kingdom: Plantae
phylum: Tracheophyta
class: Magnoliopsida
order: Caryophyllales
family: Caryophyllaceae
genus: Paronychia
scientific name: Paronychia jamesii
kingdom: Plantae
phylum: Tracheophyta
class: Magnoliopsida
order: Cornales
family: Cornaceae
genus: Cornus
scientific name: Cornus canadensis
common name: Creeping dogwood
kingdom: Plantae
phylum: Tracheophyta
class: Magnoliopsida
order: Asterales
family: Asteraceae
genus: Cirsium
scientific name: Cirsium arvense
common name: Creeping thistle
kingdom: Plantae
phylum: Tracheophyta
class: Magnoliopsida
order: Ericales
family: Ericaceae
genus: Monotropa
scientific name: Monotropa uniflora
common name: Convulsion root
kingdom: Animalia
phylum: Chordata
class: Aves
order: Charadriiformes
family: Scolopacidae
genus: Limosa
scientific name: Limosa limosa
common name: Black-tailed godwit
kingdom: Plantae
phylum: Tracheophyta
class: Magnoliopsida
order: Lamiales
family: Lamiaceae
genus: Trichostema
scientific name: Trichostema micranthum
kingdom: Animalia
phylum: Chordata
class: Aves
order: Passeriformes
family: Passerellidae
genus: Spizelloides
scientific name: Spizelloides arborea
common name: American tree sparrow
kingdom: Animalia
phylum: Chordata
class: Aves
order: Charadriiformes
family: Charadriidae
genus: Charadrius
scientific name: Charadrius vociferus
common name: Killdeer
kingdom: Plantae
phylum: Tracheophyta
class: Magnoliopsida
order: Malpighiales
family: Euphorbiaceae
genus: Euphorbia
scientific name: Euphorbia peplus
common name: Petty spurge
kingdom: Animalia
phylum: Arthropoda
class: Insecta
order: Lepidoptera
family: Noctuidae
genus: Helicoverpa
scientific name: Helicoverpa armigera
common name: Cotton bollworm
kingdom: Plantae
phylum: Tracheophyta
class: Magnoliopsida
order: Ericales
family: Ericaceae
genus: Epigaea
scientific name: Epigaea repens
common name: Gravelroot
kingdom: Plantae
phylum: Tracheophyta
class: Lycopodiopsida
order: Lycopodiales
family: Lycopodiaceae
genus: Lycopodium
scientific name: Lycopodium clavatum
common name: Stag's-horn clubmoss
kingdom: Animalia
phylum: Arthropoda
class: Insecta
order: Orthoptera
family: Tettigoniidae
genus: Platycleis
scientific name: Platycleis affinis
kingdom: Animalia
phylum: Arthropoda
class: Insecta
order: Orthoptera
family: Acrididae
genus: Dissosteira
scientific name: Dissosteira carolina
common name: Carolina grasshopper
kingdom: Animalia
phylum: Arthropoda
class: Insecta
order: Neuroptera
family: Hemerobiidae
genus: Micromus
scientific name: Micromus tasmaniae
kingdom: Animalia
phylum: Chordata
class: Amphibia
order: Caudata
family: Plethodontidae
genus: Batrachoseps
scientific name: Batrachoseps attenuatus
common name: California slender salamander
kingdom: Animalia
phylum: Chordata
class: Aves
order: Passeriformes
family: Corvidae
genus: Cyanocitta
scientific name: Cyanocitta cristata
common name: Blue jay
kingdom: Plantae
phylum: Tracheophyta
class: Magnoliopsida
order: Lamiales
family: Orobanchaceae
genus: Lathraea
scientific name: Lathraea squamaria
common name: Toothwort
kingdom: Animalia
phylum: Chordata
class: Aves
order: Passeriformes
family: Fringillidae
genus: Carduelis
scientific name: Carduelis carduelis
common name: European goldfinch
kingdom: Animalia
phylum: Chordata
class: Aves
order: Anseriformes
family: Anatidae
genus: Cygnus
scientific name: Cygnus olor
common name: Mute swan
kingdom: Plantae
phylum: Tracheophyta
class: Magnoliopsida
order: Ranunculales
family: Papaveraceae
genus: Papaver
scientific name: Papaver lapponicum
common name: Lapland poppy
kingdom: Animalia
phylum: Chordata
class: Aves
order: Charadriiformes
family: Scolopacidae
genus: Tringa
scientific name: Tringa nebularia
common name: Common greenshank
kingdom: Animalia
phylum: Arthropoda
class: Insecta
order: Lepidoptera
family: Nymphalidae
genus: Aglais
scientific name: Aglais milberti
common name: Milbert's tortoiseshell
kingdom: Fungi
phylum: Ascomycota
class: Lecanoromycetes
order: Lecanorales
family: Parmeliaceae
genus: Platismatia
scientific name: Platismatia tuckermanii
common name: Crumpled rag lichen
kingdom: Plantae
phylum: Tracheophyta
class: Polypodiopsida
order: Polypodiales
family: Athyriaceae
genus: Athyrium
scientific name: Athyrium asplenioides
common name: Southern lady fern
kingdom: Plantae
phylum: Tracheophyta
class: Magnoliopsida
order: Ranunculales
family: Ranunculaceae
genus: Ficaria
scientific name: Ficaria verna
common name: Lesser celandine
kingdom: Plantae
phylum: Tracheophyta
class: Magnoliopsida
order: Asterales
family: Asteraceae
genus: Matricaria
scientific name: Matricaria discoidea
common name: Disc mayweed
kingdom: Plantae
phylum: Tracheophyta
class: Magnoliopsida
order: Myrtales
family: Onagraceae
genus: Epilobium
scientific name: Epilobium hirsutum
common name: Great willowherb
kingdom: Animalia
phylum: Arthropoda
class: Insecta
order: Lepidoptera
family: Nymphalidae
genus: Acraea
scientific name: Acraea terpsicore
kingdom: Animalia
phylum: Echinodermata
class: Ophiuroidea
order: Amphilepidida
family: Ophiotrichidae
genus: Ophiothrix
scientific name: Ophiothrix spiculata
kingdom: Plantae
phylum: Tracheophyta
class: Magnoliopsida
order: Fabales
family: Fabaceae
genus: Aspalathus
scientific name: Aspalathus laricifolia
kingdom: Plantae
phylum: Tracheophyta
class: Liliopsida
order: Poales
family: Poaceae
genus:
=-=-=-=-=
» **Exercise prompt**: Write out all of the items above again, changing each "common name" to "everyday name" and leaving every other word as it is.

» **Answer to the exercise**:
kingdom: Plantae
phylum: Tracheophyta
class: Magnoliopsida
order: Caryophyllales
family: Caryophyllaceae
genus: Paronychia
scientific name: Paronychia jamesii
kingdom: Plantae
phylum: Tracheophyta
class: Magnoliopsida
order: Cornales
family: Cornaceae
genus: Cornus
scientific name: Cornus canadensis
everyday name: Creeping dogwood
kingdom: Plantae
phylum: Tracheophyta
class: Magnoliopsida
order: Asterales
family: Asteraceae
genus: Cirsium
scientific name: Cirsium arvense
everyday name: Creeping thistle
kingdom: Plantae
phylum: Tracheophyta
class: Magnoliopsida
order: Ericales
family: Ericaceae
genus: Monotropa
scientific name: Monotropa uniflora
everyday name: Convulsion root
kingdom: Animalia
phylum: Chordata
class: Aves
order: Charadriiformes
family: Scolopacidae
genus: Limosa
scientific name: Limosa limosa
everyday name: Black-tailed godwit
kingdom: Plantae
phylum: Tracheophyta
class: Magnoliopsida
order: Lamiales
family: Lamiaceae
genus: Trichostema
scientific name: Trichostema micranthum
kingdom: Animalia
phylum: Chordata
class: Aves
order: Passeriformes
family: Passerellidae
genus: Spizelloides
scientific name: Spizelloides arborea
everyday name: American tree sparrow
kingdom: Animalia
phylum: Chordata
class: Aves
order: Charadriiformes
family: Charadriidae
genus: Charadrius
scientific name: Charadrius vociferus
everyday name: Killdeer
kingdom: Plantae
phylum: Tracheophyta
class: Magnoliopsida
order: Malpighiales
family: Euphorbiaceae
genus: Euphorbia
scientific name: Euphorbia peplus
everyday name: Petty spurge
kingdom: Animalia
phylum: Arthropoda
class: Insecta
order: Lepidoptera
family: Noctuidae
genus: Helicoverpa
scientific name: Helicoverpa armigera
everyday name: Cotton bollworm
kingdom: Plantae
phylum: Tracheophyta
class: Magnoliopsida
order: Ericales
family: Ericaceae
genus: Epigaea
scientific name: Epigaea repens
everyday name: Gravelroot
kingdom: Plantae
phylum: Tracheophyta
class: Lycopodiopsida
order: Lycopodiales
family: Lycopodiaceae
genus: Lycopodium
scientific name: Lycopodium clavatum
everyday name: Stag's-horn clubmoss
kingdom: Animalia
phylum: Arthropoda
class: Insecta
order: Orthoptera
family: Tettigoniidae
genus: Platycleis
scientific name: Platycleis affinis
kingdom: Animalia
phylum: Arthropoda
class: Insecta
order: Orthoptera
family: Acrididae
genus: Dissosteira
scientific name: Dissosteira carolina
everyday name: Carolina grasshopper
kingdom: Animalia
phylum: Arthropoda
class: Insecta
order: Neuroptera
family: Hemerobiidae
genus: Micromus
scientific name: Micromus tasmaniae
kingdom: Animalia
phylum: Chordata
class: Amphibia
order: Caudata
family: Plethodontidae
genus: Batrachoseps
scientific name: Batrachoseps attenuatus
everyday name: California slender salamander
kingdom: Animalia
phylum: Chordata
class: Aves
order: Passeriformes
family: Corvidae
genus: Cyanocitta
scientific name: Cyanocitta cristata
everyday name: Blue jay
kingdom: Plantae
phylum: Tracheophyta
class: Magnoliopsida
order: Lamiales
family: Orobanchaceae
genus: Lathraea
scientific name: Lathraea squamaria
everyday name: Toothwort
kingdom: Animalia
phylum: Chordata
class: Aves
order: Passeriformes
family: Fringillidae
genus: Carduelis
scientific name: Carduelis carduelis
everyday name: European goldfinch
kingdom: Animalia
phylum: Chordata
class: Aves
order: Anseriformes
family: Anatidae
genus: Cygnus
scientific name: Cygnus olor
everyday name: Mute swan
kingdom: Plantae
phylum: Tracheophyta
class: Magnoliopsida
order: Ranunculales
family: Papaveraceae
genus: Papaver
scientific name: Papaver lapponicum
everyday name: Lapland poppy
kingdom: Animalia
phylum: Chordata
class: Aves
order: Charadriiformes
family: Scolopacidae
genus: Tringa
scientific name: Tringa nebularia
everyday name: Common greenshank
kingdom: Animalia
phylum: Arthropoda
class: Insecta
order: Lepidoptera
family: Nymphalidae
genus: Aglais
scientific name: Aglais milberti
everyday name: Milbert's tortoiseshell
kingdom: Fungi
phylum: Ascomycota
class: Lecanoromycetes
order: Lecanorales
family: Parmeliaceae
genus: Platismatia
scientific name: Platismatia tuckermanii
everyday name: Crumpled rag lichen
kingdom: Plantae
phylum: Tracheophyta
class: Polypodiopsida
order: Polypodiales
family: Athyriaceae
genus: Athyrium
scientific name: Athyrium asplenioides
everyday name: Southern lady fern
kingdom: Plantae
phylum: Tracheophyta
class: Magnoliopsida
order: Ranunculales
family: Ranunculaceae
genus: Ficaria
scientific name: Ficaria verna
everyday name: Lesser celandine
kingdom: Plantae
phylum: Tracheophyta
class: Magnoliopsida
order: Asterales
family: Asteraceae
genus: Matricaria
scientific name: Matricaria discoidea
everyday name: Disc mayweed
kingdom: Plantae
phylum: Tracheophyta
class: Magnoliopsida
order: Myrtales
family: Onagraceae
genus: Epilobium
scientific name: Epilobium hirsutum
everyday name: Great willowherb
kingdom: Animalia
phylum: Arthropoda
class: Insecta
order: Lepidoptera
family: Nymphalidae
genus: Acraea
scientific name: Acraea terpsicore
kingdom: Animalia
phylum: Echinodermata
class: Ophiuroidea
order: Amphilepidida
family: Ophiotrichidae
genus: Ophiothrix
scientific name: Ophiothrix spiculata
kingdom: Plantae
phylum: Tracheophyta
class: Magnoliopsida
order: Fabales
family: Fabaceae
genus: Aspalathus
scientific name: Aspalathus laricifolia
kingdom: Plantae
phylum: Tracheophyta
class: Liliopsida
order: Poales
family: Poaceae
genus:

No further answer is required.